What to produce. Transcribe the listing in full, word for word; pictures do not belong in the copy.

Given information.
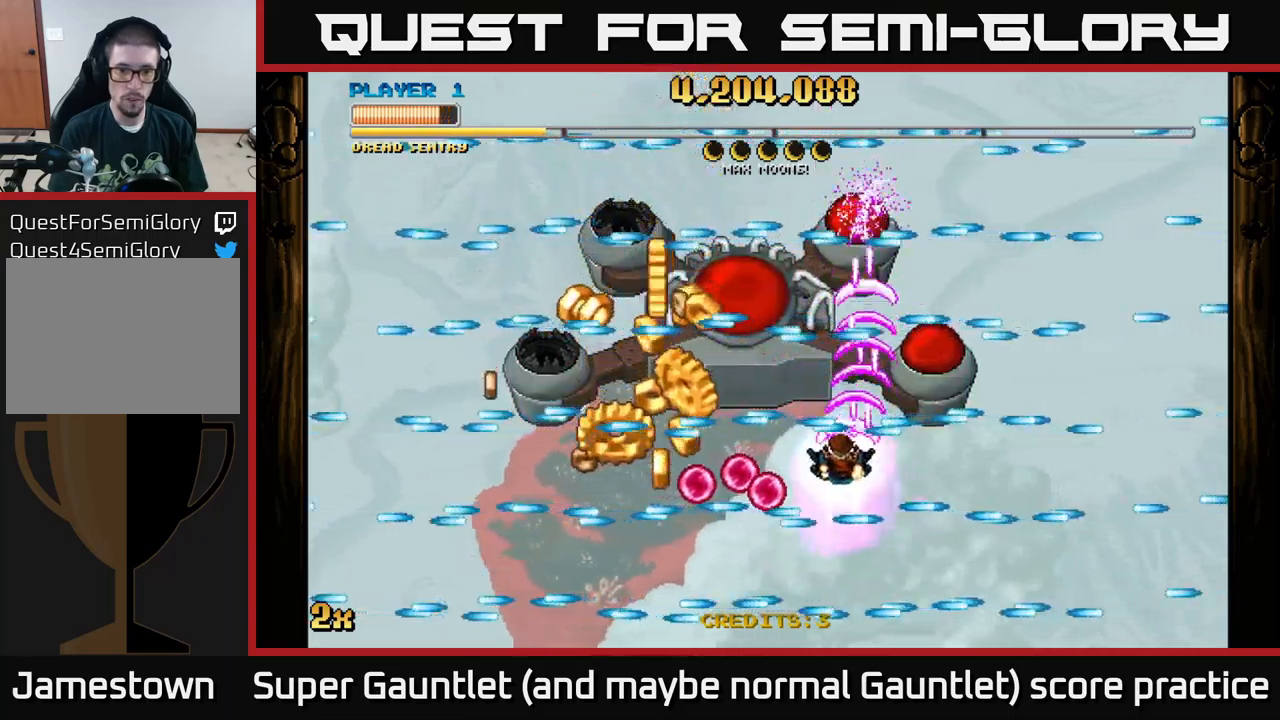
{"buttons": ["A"], "left_stick": "left", "right_stick": "center", "events": []}
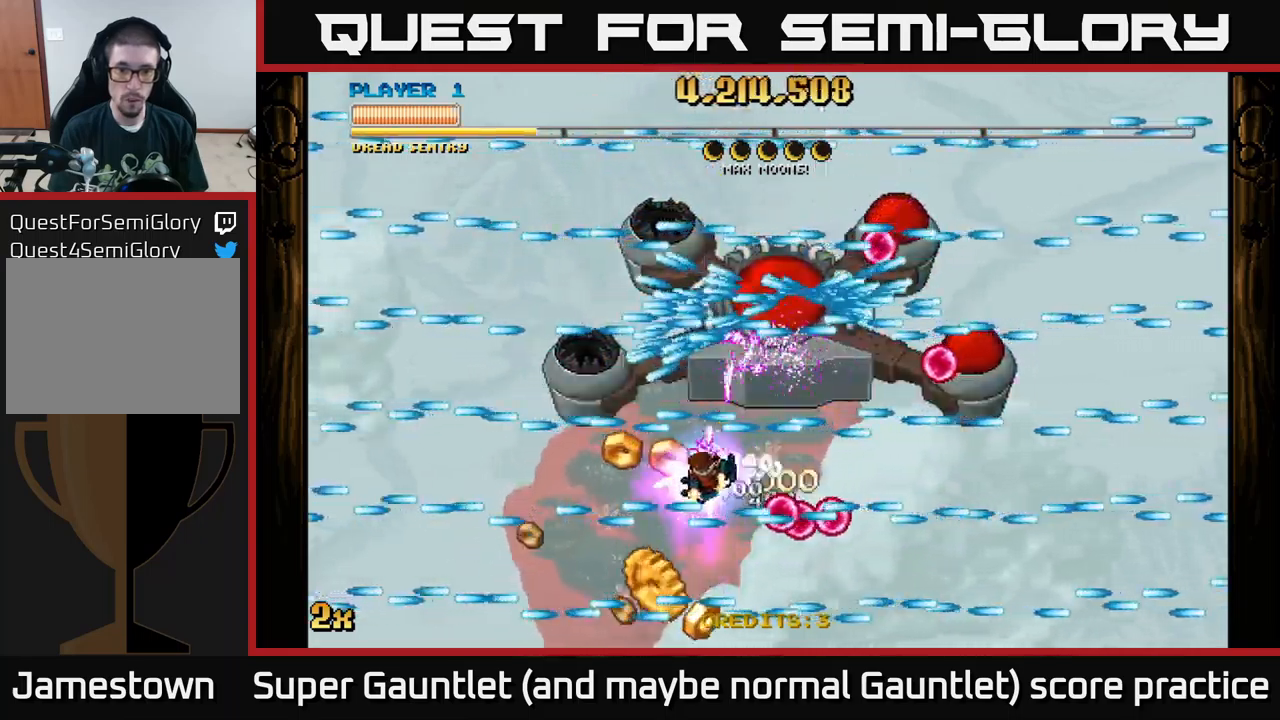
{"buttons": ["A"], "left_stick": "right", "right_stick": "center", "events": [[100, "left_stick", "right"]]}
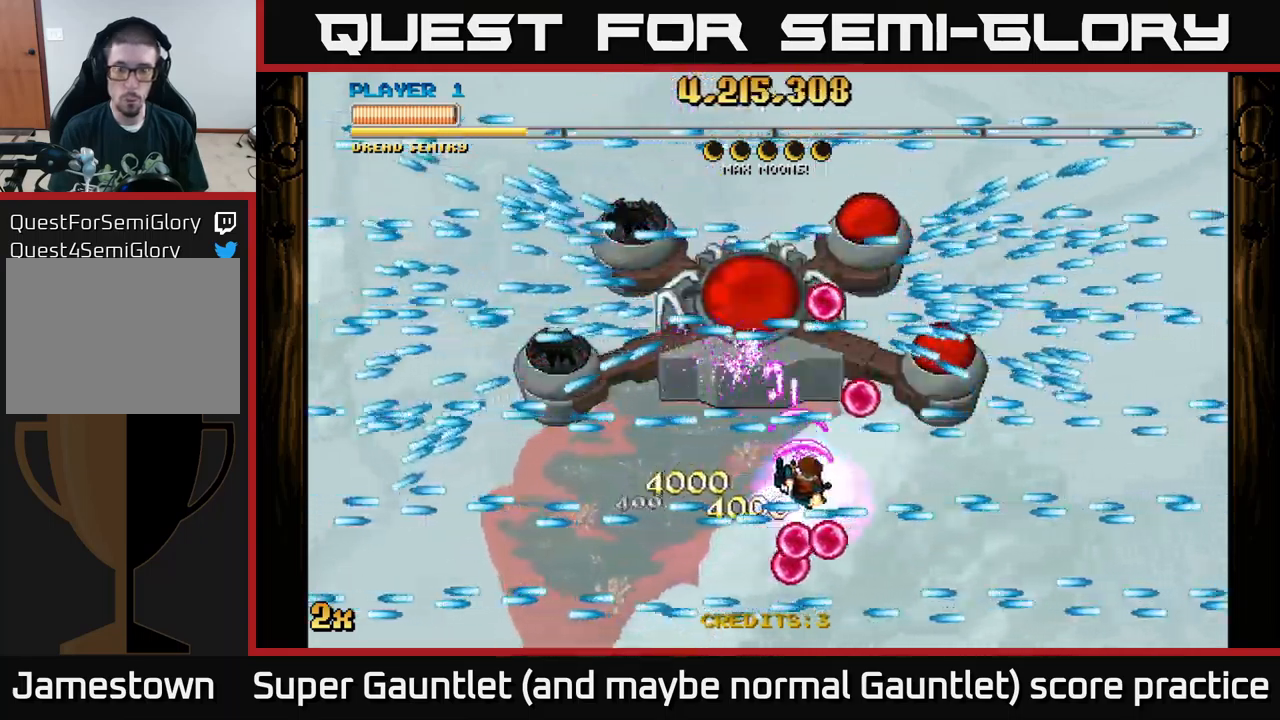
{"buttons": ["A"], "left_stick": "center", "right_stick": "center", "events": [[467, "left_stick", "center"]]}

Response box.
{"buttons": ["A"], "left_stick": "left", "right_stick": "center", "events": []}
{"buttons": ["A"], "left_stick": "right", "right_stick": "center", "events": [[100, "left_stick", "right"]]}
{"buttons": ["A"], "left_stick": "center", "right_stick": "center", "events": [[467, "left_stick", "center"]]}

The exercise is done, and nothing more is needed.